__YOUR ASSIGNMENT__
Return, from the listing that follows, each line containing the word "bottom".

__MATERIAL TO PROCESS__

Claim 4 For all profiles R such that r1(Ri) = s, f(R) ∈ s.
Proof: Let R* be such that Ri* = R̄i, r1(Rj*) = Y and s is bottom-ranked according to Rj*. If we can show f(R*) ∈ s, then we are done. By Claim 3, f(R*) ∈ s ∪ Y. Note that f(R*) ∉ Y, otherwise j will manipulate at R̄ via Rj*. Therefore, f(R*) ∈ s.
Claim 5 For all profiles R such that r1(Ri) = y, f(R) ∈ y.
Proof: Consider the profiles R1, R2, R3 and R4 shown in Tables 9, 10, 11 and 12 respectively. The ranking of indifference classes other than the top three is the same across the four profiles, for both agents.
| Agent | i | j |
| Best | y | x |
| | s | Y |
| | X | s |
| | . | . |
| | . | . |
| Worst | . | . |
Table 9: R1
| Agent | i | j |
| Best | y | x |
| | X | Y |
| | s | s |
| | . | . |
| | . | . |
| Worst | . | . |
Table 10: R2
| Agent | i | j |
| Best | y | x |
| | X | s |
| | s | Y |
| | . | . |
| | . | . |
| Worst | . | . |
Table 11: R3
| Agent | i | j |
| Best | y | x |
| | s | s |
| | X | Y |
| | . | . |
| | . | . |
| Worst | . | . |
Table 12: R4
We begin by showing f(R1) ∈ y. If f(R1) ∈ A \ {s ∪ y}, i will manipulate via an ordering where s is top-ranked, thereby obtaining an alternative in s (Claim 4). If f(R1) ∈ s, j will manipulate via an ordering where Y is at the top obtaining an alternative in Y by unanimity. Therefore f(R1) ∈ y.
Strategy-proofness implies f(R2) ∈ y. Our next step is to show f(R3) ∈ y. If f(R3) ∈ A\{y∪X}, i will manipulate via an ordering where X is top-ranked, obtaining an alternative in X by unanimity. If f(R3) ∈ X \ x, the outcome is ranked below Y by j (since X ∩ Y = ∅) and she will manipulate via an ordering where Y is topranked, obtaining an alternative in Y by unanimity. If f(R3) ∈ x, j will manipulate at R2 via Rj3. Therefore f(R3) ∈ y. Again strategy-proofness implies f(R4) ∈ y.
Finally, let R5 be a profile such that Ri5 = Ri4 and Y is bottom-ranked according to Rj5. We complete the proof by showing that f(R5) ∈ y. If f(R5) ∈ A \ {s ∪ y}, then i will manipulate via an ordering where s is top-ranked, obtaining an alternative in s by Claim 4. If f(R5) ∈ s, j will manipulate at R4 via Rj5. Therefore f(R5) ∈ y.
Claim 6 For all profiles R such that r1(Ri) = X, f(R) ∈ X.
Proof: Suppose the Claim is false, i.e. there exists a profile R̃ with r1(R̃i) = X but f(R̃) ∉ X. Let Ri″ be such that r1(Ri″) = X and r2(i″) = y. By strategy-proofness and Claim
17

__TASK RESPONSE__
Proof: Let R* be such that Ri* = R̄i, r1(Rj*) = Y and s is bottom-ranked according to Rj*. If we can show f(R*) ∈ s, then we are done. By Claim 3, f(R*) ∈ s ∪ Y. Note that f(R*) ∉ Y, otherwise j will manipulate at R̄ via Rj*. Therefore, f(R*) ∈ s.
Finally, let R5 be a profile such that Ri5 = Ri4 and Y is bottom-ranked according to Rj5. We complete the proof by showing that f(R5) ∈ y. If f(R5) ∈ A \ {s ∪ y}, then i will manipulate via an ordering where s is top-ranked, obtaining an alternative in s by Claim 4. If f(R5) ∈ s, j will manipulate at R4 via Rj5. Therefore f(R5) ∈ y.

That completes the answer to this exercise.